Kommunikation per Rückensegel

Darüber hinaus sind da der lange Hals und Rumpf, die den Schwerpunkt des Körpers weit nach vorn verlagern. Das ist beim Laufen an Land ziemlich hinderlich – anders als im Film „Jurassic Park“ dargestellt, dürften die Tiere nur selten auf zwei Beinen umherbalanciert sein. Im Wasser aber konnten sie sich mit einem solchen Körper wohl problemlos bewegen. Die breiten Füße ließen sich dabei gut als Paddel einsetzen, möglicherweise besaßen die Fischjäger sogar Schwimmhäute. Dank ihrer kleinen, weit oben auf dem Kopf liegenden Nasenlöcher konnten sie auch halb untergetaucht atmen. Und die vielen kleinen Vertiefungen an der Schnauzenspitze enthielten vermutlich Druckrezeptoren, wie sie von heutigen Krokodilen zum Orten ihrer Beute eingesetzt werden.

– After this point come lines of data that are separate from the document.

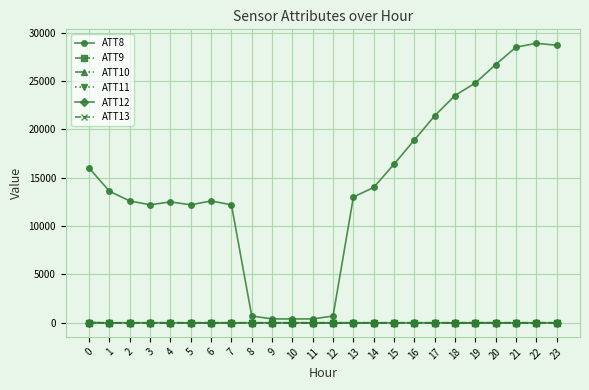

Is it true that ATT8 equals 5056.2 at 0?

False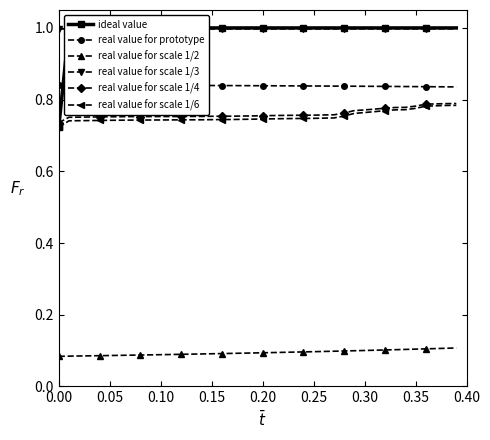

The value of real value for scale 1/3 at 0.25 is 1.4. True or false?

False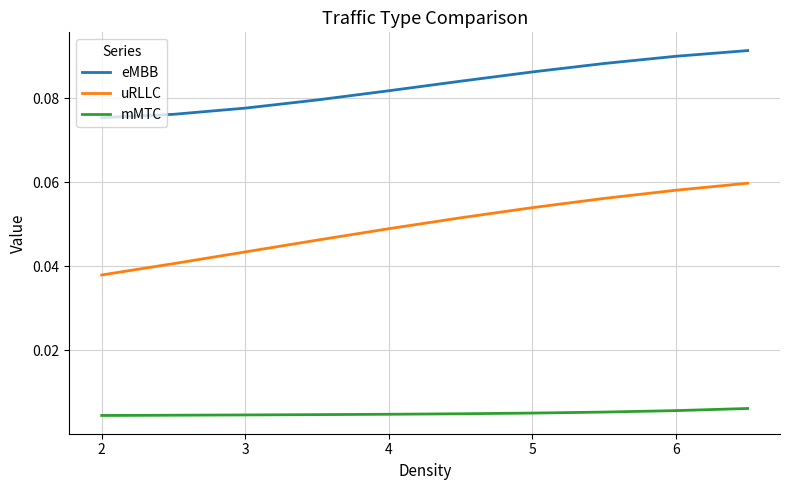

True or false: eMBB and uRLLC intersect in this chart.

False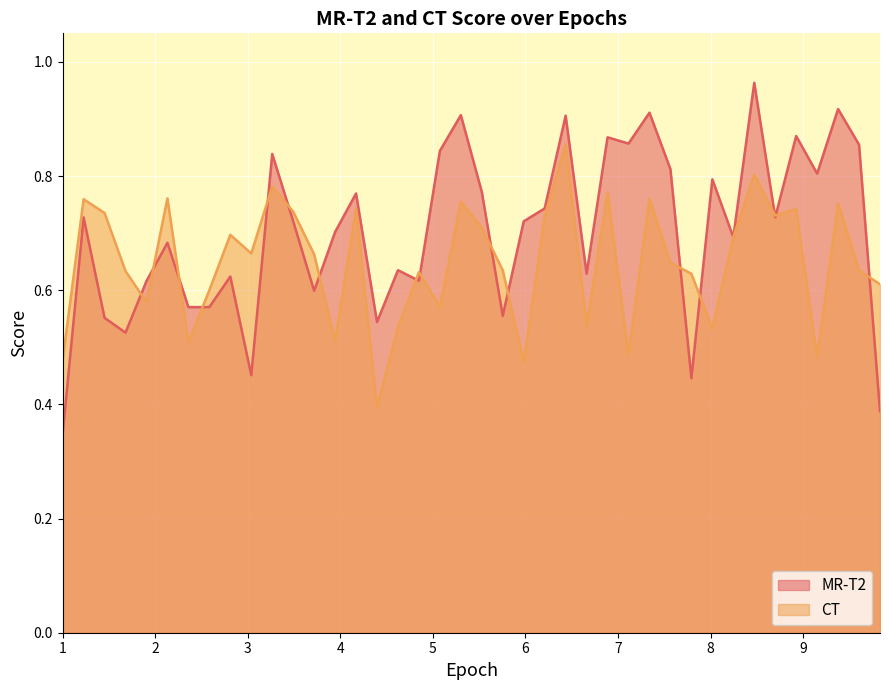

What is the value of the MR-T2 point at the 25th from the left?

0.9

Sogar das riesige Segel auf dem Rücken der Tiere könnte mit ihrer Vorliebe für das nasse Element zusammenhängen. Schließlich ragte es auch dann aus dem Wasser, wenn der größte Teil des übrigen Körpers untergetaucht war. „Wir vermuten, dass die Tiere es vor allem zur Kommunikation mit ihren Artgenossen genutzt haben“, sagt Nizar Ibrahim.

Wollten sie damit ihr Alter und Geschlecht verraten? Rivalen einschüchtern? Oder beim anderen Geschlecht Eindruck schinden wie ein Pfau mit seinem Rad? Darüber können die Forscher bisher nur spekulieren. Der Spinosaurus hat noch längst nicht alle seine Geheimnisse preisgegeben.

Die Sonderausstellung „Spinosaurus“ zeigt das Museum für Naturkunde vom 9. Februar bis zum 12. Juni 2016. Sie wurde von National Geographic in Zusammenarbeit mit der University of Chicago konzipiert. Herzstück ist das erste lebensgroße Skelettmodell des riesigen Fleischfressers Spinosaurus, bereichert wurde die Schau durch Originale aus Berlin. Museum für Naturkunde, Invalidenstr. 43, 10 115 Berlin. Geöffnet Di bis Fr 9.30 bis 18 Uhr, Sa, So und feiertags 10 bis 18 Uhr.